Stored items from a collection:

- - - - -

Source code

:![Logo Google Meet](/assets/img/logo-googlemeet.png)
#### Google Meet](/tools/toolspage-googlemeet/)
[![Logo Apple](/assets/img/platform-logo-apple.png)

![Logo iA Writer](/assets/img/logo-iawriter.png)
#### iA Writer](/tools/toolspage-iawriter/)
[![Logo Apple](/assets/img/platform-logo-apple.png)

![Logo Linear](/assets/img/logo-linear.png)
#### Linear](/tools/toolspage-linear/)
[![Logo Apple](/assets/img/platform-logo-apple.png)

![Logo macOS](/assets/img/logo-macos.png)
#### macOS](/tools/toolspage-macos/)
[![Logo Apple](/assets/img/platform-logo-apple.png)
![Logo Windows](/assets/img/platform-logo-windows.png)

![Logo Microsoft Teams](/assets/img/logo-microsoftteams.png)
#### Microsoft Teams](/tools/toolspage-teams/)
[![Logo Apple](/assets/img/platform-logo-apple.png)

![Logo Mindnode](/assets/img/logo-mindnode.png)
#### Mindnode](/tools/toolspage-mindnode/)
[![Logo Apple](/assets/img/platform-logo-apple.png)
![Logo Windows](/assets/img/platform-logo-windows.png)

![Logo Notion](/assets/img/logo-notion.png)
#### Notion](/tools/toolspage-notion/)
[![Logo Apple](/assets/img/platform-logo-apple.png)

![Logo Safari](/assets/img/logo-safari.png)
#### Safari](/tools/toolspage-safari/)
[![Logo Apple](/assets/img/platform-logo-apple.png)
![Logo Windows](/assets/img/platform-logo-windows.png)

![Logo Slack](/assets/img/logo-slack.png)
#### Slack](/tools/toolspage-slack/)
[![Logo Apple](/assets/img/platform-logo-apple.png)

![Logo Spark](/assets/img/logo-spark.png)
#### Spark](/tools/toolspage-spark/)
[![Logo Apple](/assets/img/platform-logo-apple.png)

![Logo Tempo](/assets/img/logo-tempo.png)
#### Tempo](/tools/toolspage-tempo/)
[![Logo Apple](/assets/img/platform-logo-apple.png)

- - - - -

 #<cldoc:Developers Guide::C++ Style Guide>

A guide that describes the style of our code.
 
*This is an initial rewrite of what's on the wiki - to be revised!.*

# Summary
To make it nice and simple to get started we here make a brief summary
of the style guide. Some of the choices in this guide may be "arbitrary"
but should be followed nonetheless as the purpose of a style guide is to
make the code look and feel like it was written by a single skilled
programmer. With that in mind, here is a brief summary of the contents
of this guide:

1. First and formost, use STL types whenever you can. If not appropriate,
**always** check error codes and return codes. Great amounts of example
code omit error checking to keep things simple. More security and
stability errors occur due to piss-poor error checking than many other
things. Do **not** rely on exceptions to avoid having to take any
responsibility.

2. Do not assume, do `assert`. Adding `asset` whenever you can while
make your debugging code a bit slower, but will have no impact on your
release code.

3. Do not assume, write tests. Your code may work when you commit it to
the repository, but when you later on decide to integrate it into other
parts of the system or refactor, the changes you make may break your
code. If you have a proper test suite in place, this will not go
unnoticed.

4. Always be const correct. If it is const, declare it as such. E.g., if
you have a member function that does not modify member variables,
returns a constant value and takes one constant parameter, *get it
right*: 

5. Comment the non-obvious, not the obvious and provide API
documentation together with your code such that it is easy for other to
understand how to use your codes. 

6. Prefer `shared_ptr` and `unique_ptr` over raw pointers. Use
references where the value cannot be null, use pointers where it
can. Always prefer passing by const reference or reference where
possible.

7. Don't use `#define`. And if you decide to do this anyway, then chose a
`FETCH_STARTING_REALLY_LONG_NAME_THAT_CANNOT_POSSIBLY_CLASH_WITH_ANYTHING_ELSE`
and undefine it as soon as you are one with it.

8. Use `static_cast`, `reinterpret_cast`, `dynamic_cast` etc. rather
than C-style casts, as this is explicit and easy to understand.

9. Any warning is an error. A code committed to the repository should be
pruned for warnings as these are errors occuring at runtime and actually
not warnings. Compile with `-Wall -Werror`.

- - - - -

**JOB ITEM:**
The expected output is every line of the records in which the string "where" appears.

**EXERCISE SOLUTION:**
references where the value cannot be null, use pointers where it
can. Always prefer passing by const reference or reference where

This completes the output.